When the filmmakers talked to the Sungs about making this film, not everyone in the family thought it was a good idea. This is a low-key and private family. Also, some family members worried the shooting would distract them from fighting the case. But Thomas said he believed that regardless of whether they win or lose, this case needed to be documented. And the film would help the audience understand how the Chinese community and Chinese culture were scapegoated for something that was not their fault.

Despite their victory, the case left deep wounds in the hearts of the Sungs. Thomas said many people only saw what’s on the surface, and didn’t know the emotional pain the family had gone through. “You were fighting against the authorities who had much more resources. And they could easily arrest you and humiliate you in front of the public. The emotional torture is not something people who were not a part of the case could really understand,” said Thomas. 

Vera, the oldest daughter of the Sung family, said the pain is still fresh now. “It’s just like when I was a kid, people laughed at me because I am Asian. That memory lasts through now. The wounds left by this case will never fully heal. When I talk about it now, I still feel angry and hurt,” Vera said.

The film didn’t bring up the topic of racism explicitly. James said he wanted to leave it to the audience to draw their own conclusion. Heather, the third daughter of the Sungs, said there are two kinds of racism — the overt type is explicit and most people won’t accept it, and the covert type is based on people’s subconscious. And the Abacus case, in which the DA’s office tied this bank with the 2008 financial crisis and indeed had targeted the Chinese community, belongs to the latter. “Covert racism is disguised and hard to detect. Therefore, people should be more alert [to it],” Heather said.

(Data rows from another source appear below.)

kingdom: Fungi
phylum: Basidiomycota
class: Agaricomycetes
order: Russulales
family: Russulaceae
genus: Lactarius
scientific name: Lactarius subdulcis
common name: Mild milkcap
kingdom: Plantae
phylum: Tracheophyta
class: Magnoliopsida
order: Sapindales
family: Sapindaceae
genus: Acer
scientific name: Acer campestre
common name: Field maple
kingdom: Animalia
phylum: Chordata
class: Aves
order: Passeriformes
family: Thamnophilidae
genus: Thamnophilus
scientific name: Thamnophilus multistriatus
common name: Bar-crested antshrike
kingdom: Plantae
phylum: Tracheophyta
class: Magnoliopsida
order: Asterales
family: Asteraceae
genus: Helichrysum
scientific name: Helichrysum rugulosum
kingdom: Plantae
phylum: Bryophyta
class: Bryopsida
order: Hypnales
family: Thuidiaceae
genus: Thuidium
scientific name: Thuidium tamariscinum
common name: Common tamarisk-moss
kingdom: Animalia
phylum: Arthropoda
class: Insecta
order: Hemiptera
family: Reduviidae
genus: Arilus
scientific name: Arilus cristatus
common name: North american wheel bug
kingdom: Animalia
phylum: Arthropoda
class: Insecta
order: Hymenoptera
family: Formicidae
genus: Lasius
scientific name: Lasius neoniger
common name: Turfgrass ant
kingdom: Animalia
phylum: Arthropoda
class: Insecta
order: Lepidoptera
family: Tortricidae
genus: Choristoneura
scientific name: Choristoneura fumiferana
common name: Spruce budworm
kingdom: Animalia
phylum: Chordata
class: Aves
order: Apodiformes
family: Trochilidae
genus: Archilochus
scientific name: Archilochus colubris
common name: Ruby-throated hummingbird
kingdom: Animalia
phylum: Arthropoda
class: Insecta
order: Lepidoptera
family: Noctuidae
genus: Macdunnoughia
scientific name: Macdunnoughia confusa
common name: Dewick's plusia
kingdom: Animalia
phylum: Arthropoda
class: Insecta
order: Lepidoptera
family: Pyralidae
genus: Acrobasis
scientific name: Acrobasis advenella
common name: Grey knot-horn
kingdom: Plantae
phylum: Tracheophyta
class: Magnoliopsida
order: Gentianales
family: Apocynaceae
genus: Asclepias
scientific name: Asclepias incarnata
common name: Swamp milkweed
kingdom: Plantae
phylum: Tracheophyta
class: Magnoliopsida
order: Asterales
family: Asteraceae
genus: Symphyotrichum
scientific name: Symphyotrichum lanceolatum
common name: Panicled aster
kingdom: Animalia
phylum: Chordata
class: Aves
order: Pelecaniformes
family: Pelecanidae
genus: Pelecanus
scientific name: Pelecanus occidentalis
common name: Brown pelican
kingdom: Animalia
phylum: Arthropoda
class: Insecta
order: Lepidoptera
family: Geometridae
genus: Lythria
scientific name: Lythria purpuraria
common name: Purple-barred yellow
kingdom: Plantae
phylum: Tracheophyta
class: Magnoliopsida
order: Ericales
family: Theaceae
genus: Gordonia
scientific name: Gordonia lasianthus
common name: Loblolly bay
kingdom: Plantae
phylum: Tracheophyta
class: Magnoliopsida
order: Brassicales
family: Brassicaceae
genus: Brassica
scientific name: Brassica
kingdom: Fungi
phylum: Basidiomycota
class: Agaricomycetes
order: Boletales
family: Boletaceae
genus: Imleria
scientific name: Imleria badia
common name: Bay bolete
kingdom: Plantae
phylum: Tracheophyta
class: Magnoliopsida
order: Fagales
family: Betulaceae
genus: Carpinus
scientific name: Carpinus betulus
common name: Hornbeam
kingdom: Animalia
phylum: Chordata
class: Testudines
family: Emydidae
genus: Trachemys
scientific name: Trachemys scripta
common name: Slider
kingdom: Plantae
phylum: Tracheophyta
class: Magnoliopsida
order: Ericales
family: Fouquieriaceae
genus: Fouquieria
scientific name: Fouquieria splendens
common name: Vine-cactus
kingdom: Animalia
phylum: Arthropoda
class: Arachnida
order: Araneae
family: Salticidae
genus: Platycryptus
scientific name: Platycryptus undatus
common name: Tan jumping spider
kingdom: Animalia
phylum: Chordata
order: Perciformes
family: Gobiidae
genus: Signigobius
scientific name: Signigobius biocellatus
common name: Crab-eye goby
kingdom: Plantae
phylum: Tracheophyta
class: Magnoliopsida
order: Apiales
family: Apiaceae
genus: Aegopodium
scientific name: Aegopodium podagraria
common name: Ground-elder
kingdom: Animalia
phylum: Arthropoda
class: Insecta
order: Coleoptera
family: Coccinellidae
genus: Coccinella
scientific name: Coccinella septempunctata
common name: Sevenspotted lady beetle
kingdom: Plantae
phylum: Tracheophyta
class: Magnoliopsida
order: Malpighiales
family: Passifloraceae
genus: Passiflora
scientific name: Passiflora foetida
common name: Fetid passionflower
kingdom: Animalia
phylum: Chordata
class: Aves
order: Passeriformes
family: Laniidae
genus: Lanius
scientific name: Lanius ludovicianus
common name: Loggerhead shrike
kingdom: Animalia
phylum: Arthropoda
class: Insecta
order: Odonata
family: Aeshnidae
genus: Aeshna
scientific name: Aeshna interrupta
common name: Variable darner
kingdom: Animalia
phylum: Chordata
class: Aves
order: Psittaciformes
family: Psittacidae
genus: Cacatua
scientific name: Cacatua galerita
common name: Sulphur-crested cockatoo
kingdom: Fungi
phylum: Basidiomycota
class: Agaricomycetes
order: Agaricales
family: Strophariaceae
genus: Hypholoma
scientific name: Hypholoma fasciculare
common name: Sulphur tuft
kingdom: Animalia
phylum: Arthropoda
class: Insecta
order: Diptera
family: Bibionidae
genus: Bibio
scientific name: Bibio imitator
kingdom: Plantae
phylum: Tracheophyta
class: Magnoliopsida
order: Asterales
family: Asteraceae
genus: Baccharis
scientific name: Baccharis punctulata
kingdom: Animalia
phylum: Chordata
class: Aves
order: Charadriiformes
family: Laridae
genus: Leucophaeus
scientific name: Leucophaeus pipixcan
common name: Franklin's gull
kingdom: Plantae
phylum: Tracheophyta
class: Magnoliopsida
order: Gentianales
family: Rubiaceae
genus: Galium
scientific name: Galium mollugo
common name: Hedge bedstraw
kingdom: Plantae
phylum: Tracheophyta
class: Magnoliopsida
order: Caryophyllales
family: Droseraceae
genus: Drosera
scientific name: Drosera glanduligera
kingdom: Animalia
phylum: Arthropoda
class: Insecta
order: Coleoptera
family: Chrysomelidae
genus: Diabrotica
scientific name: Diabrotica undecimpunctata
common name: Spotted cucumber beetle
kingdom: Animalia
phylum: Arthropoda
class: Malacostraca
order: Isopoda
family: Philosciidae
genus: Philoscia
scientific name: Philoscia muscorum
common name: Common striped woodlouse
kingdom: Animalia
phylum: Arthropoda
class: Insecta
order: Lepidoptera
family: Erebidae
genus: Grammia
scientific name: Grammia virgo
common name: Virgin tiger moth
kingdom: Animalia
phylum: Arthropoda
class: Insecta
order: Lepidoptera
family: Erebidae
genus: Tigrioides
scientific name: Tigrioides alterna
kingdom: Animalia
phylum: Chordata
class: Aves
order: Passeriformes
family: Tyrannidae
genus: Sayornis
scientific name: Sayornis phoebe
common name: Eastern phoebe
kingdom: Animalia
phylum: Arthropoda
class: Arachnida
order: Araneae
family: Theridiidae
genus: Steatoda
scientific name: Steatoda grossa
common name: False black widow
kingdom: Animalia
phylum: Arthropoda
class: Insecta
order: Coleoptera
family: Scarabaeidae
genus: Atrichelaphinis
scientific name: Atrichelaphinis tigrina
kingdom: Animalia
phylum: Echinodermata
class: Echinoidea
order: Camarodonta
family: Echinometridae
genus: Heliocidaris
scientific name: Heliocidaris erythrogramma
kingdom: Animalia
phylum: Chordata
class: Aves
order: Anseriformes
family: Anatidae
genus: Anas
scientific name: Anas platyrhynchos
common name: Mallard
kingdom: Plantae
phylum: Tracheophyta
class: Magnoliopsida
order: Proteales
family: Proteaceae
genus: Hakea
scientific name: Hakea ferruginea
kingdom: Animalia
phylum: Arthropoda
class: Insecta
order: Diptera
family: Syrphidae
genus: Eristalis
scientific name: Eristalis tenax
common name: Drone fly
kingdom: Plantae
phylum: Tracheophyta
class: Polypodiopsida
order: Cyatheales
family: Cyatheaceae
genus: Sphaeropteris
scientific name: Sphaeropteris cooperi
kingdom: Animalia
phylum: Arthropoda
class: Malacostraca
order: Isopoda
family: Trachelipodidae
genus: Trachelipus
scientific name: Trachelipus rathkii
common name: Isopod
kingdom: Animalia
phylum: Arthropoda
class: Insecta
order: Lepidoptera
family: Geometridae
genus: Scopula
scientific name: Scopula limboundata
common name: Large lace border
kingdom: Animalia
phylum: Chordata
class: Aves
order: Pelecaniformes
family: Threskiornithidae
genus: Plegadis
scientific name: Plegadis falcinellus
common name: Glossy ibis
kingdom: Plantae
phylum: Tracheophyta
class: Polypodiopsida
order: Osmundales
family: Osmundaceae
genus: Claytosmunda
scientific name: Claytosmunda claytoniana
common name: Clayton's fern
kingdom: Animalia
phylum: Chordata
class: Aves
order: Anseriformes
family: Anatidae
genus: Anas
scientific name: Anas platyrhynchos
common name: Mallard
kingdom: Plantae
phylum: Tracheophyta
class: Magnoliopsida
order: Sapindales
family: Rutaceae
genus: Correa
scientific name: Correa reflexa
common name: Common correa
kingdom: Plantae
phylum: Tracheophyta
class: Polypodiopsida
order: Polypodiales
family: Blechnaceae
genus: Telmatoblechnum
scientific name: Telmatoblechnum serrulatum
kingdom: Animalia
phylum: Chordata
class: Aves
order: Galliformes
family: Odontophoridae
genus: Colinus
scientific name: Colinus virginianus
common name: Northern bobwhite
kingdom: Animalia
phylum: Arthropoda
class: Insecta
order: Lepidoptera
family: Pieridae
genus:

The youngest daughter, Chanterelle, had worked for the Manhattan DA’s Office for seven years before she quit during the Abacus case. She likened what the DA’s office had done to Abacus to “letting the robbers run away and holding the shop accountable.” She said after the case, she still believes the judicial system works. But some people working in the judicial system are not qualified. They allow personal bias to take over the principle of “following the facts.” 

Chanterelle said law schools should have more discussions on social justice so people who would like to work in law enforcement can be trained in the right way from the beginning. She also noted: “People choose this profession with different motivations. Some really want to arrest all the bad guys. But it could lead to a result-driven approach marred by mistakes.”

Chang, a veteran journalist who has experience in covering legal justice, said many prosecutors get promoted based on the number of cases they win. This can drive them to like to try a case even when there is no case.  He also noted that the Sungs spent $10 million to defend themselves, and several family members are lawyers themselves. “For people with less money and education, justice is even harder to get,” said Chang.